* **What is expected**
Please transcribe the data below in full, word for word, without the images.

(Beginning of Supplied entries)

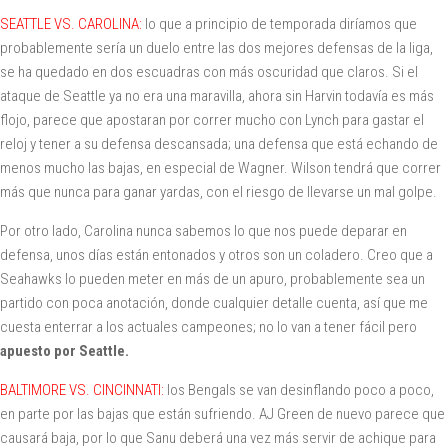
SEATTLE VS. CAROLINA:
lo que a principio de temporada diríamos que
probablemente sería un duelo entre las dos mejores defensas de la liga,
se ha quedado en dos escuadras con más oscuridad que claros. Si el
ataque de Seattle ya no era una maravilla, ahora sin Harvin todavía es más
flojo, parece que apostaran por correr mucho con Lynch para gastar el
reloj y tener a su defensa descansada; una defensa que está echando de
menos mucho las bajas, en especial de Wagner. Wilson tendrá que correr
más que nunca para ganar yardas, con el riesgo de llevarse un mal golpe.
Por otro lado, Carolina nunca sabemos lo que nos puede deparar en
defensa, unos días están entonados y otros son un coladero. Creo que a
Seahawks lo pueden meter en más de un apuro, probablemente sea un
partido con poca anotación, donde cualquier detalle cuenta, así que me
cuesta enterrar a los actuales campeones; no lo van a tener fácil pero
apuesto por Seattle.
BALTIMORE VS. CINCINNATI:
los Bengals se van desinflando poco a poco,
en parte por las bajas que están sufriendo. AJ Green de nuevo parece que
causará baja, por lo que Sanu deberá una vez más servir de achique para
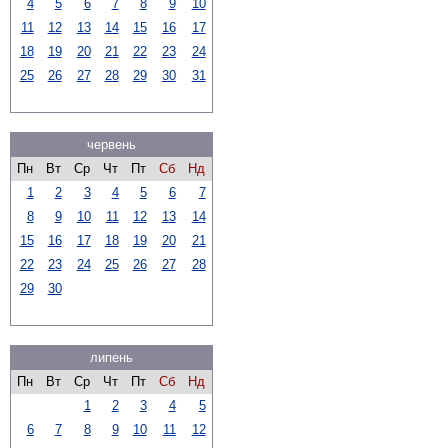
4
5
6
7
8
9
10
11
12
13
14
15
16
17
18
19
20
21
22
23
24
25
26
27
28
29
30
31
червень
Пн
Вт
Ср
Чт
Пт
Сб
Нд
1
2
3
4
5
6
7
8
9
10
11
12
13
14
15
16
17
18
19
20
21
22
23
24
25
26
27
28
29
30
липень
Пн
Вт
Ср
Чт
Пт
Сб
Нд
1
2
3
4
5
6
7
8
9
10
11
12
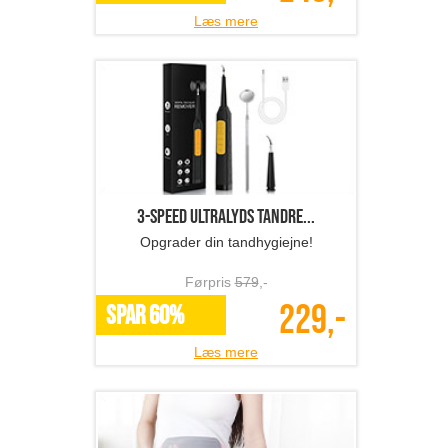
Læs mere
3-speed ultralyds tandre...
Opgrader din tandhygiejne!
Førpris
579
,-
229,-
SPAR 60%
Læs mere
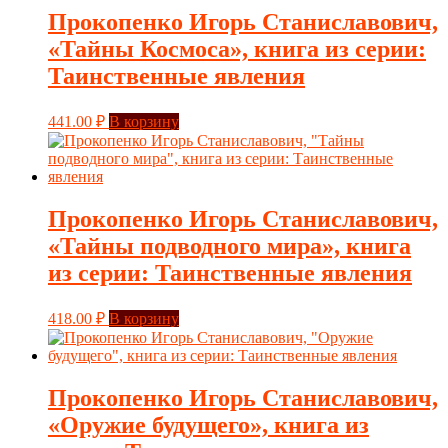
Прокопенко Игорь Станиславович,
«Тайны Космоса», книга из серии:
Таинственные явления
441.00
₽
В корзину
Прокопенко Игорь Станиславович,
«Тайны подводного мира», книга
из серии: Таинственные явления
418.00
₽
В корзину
Прокопенко Игорь Станиславович,
«Оружие будущего», книга из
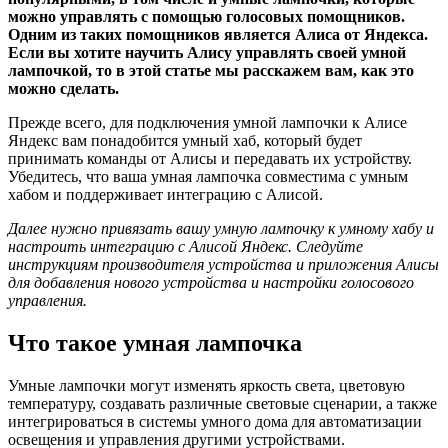
можно управлять с помощью голосовых помощников.
Одним из таких помощников является Алиса от Яндекса.
Если вы хотите научить Алису управлять своей умной
лампочкой, то в этой статье мы расскажем вам, как это
можно сделать.
Прежде всего, для подключения умной лампочки к Алисе
Яндекс вам понадобится умный хаб, который будет
принимать команды от Алисы и передавать их устройству.
Убедитесь, что ваша умная лампочка совместима с умным
хабом и поддерживает интеграцию с Алисой.
Далее нужно привязать вашу умную лампочку к умному хабу и
настроить интеграцию с Алисой Яндекс. Следуйте
инструкциям производителя устройства и приложения Алисы
для добавления нового устройства и настройки голосового
управления.
Что такое умная лампочка
Умные лампочки могут изменять яркость света, цветовую
температуру, создавать различные световые сценарии, а также
интегрироваться в системы умного дома для автоматизации
освещения и управления другими устройствами.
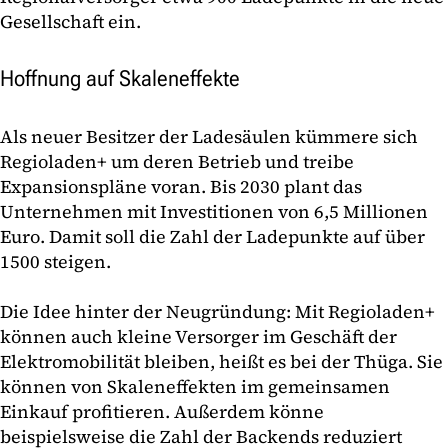
Gesellschaft ein.
Hoffnung auf Skaleneffekte
Als neuer Besitzer der Ladesäulen kümmere sich
Regioladen+ um deren Betrieb und treibe
Expansionspläne voran. Bis 2030 plant das
Unternehmen mit Investitionen von 6,5 Millionen
Euro. Damit soll die Zahl der Ladepunkte auf über
1500 steigen.
Die Idee hinter der Neugründung: Mit Regioladen+
können auch kleine Versorger im Geschäft der
Elektromobilität bleiben, heißt es bei der Thüga. Sie
können von Skaleneffekten im gemeinsamen
Einkauf profitieren. Außerdem könne
beispielsweise die Zahl der Backends reduziert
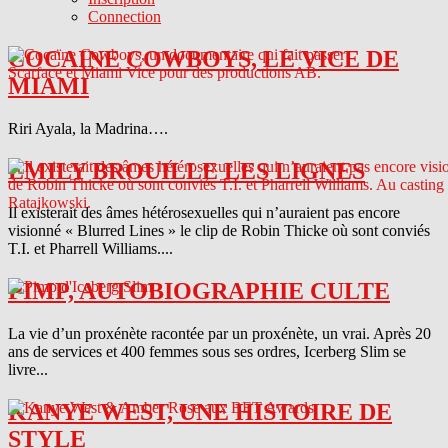
Connection
COCAINE COWBOYS, LE VICE DE
MIAMI
Riri Ayala, la Madrina….
EMILY BROUILLE LES LIGNES
Il existerait des âmes hétérosexuelles qui n’auraient pas encore
visionné « Blurred Lines » le clip de Robin Thicke où sont conviés
T.I. et Pharrell Williams....
PIMP, AUTOBIOGRAPHIE CULTE
La vie d’un proxénète racontée par un proxénète, un vrai. Après 20
ans de services et 400 femmes sous ses ordres, Icerberg Slim se
livre...
KANYE WEST, UNE HISTOIRE DE
STYLE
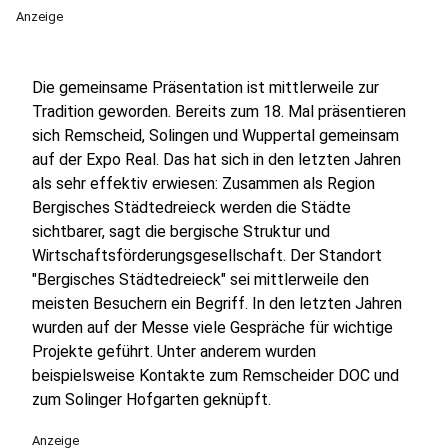
Anzeige
Die gemeinsame Präsentation ist mittlerweile zur
Tradition geworden. Bereits zum 18. Mal präsentieren
sich Remscheid, Solingen und Wuppertal gemeinsam
auf der Expo Real. Das hat sich in den letzten Jahren
als sehr effektiv erwiesen: Zusammen als Region
Bergisches Städtedreieck werden die Städte
sichtbarer, sagt die bergische Struktur und
Wirtschaftsförderungsgesellschaft. Der Standort
"Bergisches Städtedreieck" sei mittlerweile den
meisten Besuchern ein Begriff. In den letzten Jahren
wurden auf der Messe viele Gespräche für wichtige
Projekte geführt. Unter anderem wurden
beispielsweise Kontakte zum Remscheider DOC und
zum Solinger Hofgarten geknüpft.
Anzeige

(End of Supplied entries)

* **Task output**
SEATTLE VS. CAROLINA:
lo que a principio de temporada diríamos que
probablemente sería un duelo entre las dos mejores defensas de la liga,
se ha quedado en dos escuadras con más oscuridad que claros. Si el
ataque de Seattle ya no era una maravilla, ahora sin Harvin todavía es más
flojo, parece que apostaran por correr mucho con Lynch para gastar el
reloj y tener a su defensa descansada; una defensa que está echando de
menos mucho las bajas, en especial de Wagner. Wilson tendrá que correr
más que nunca para ganar yardas, con el riesgo de llevarse un mal golpe.
Por otro lado, Carolina nunca sabemos lo que nos puede deparar en
defensa, unos días están entonados y otros son un coladero. Creo que a
Seahawks lo pueden meter en más de un apuro, probablemente sea un
partido con poca anotación, donde cualquier detalle cuenta, así que me
cuesta enterrar a los actuales campeones; no lo van a tener fácil pero
apuesto por Seattle.
BALTIMORE VS. CINCINNATI:
los Bengals se van desinflando poco a poco,
en parte por las bajas que están sufriendo. AJ Green de nuevo parece que
causará baja, por lo que Sanu deberá una vez más servir de achique para
4
5
6
7
8
9
10
11
12
13
14
15
16
17
18
19
20
21
22
23
24
25
26
27
28
29
30
31
червень
Пн
Вт
Ср
Чт
Пт
Сб
Нд
1
2
3
4
5
6
7
8
9
10
11
12
13
14
15
16
17
18
19
20
21
22
23
24
25
26
27
28
29
30
липень
Пн
Вт
Ср
Чт
Пт
Сб
Нд
1
2
3
4
5
6
7
8
9
10
11
12
Læs mere
3-speed ultralyds tandre...
Opgrader din tandhygiejne!
Førpris
579
,-
229,-
SPAR 60%
Læs mere
Прокопенко Игорь Станиславович,
«Тайны Космоса», книга из серии:
Таинственные явления
441.00
₽
В корзину
Прокопенко Игорь Станиславович,
«Тайны подводного мира», книга
из серии: Таинственные явления
418.00
₽
В корзину
Прокопенко Игорь Станиславович,
«Оружие будущего», книга из
можно управлять с помощью голосовых помощников.
Одним из таких помощников является Алиса от Яндекса.
Если вы хотите научить Алису управлять своей умной
лампочкой, то в этой статье мы расскажем вам, как это
можно сделать.
Прежде всего, для подключения умной лампочки к Алисе
Яндекс вам понадобится умный хаб, который будет
принимать команды от Алисы и передавать их устройству.
Убедитесь, что ваша умная лампочка совместима с умным
хабом и поддерживает интеграцию с Алисой.
Далее нужно привязать вашу умную лампочку к умному хабу и
настроить интеграцию с Алисой Яндекс. Следуйте
инструкциям производителя устройства и приложения Алисы
для добавления нового устройства и настройки голосового
управления.
Что такое умная лампочка
Умные лампочки могут изменять яркость света, цветовую
температуру, создавать различные световые сценарии, а также
интегрироваться в системы умного дома для автоматизации
освещения и управления другими устройствами.
Gesellschaft ein.
Hoffnung auf Skaleneffekte
Als neuer Besitzer der Ladesäulen kümmere sich
Regioladen+ um deren Betrieb und treibe
Expansionspläne voran. Bis 2030 plant das
Unternehmen mit Investitionen von 6,5 Millionen
Euro. Damit soll die Zahl der Ladepunkte auf über
1500 steigen.
Die Idee hinter der Neugründung: Mit Regioladen+
können auch kleine Versorger im Geschäft der
Elektromobilität bleiben, heißt es bei der Thüga. Sie
können von Skaleneffekten im gemeinsamen
Einkauf profitieren. Außerdem könne
beispielsweise die Zahl der Backends reduziert
Connection
COCAINE COWBOYS, LE VICE DE
MIAMI
Riri Ayala, la Madrina….
EMILY BROUILLE LES LIGNES
Il existerait des âmes hétérosexuelles qui n’auraient pas encore
visionné « Blurred Lines » le clip de Robin Thicke où sont conviés
T.I. et Pharrell Williams....
PIMP, AUTOBIOGRAPHIE CULTE
La vie d’un proxénète racontée par un proxénète, un vrai. Après 20
ans de services et 400 femmes sous ses ordres, Icerberg Slim se
livre...
KANYE WEST, UNE HISTOIRE DE
STYLE
Anzeige
Die gemeinsame Präsentation ist mittlerweile zur
Tradition geworden. Bereits zum 18. Mal präsentieren
sich Remscheid, Solingen und Wuppertal gemeinsam
auf der Expo Real. Das hat sich in den letzten Jahren
als sehr effektiv erwiesen: Zusammen als Region
Bergisches Städtedreieck werden die Städte
sichtbarer, sagt die bergische Struktur und
Wirtschaftsförderungsgesellschaft. Der Standort
"Bergisches Städtedreieck" sei mittlerweile den
meisten Besuchern ein Begriff. In den letzten Jahren
wurden auf der Messe viele Gespräche für wichtige
Projekte geführt. Unter anderem wurden
beispielsweise Kontakte zum Remscheider DOC und
zum Solinger Hofgarten geknüpft.
Anzeige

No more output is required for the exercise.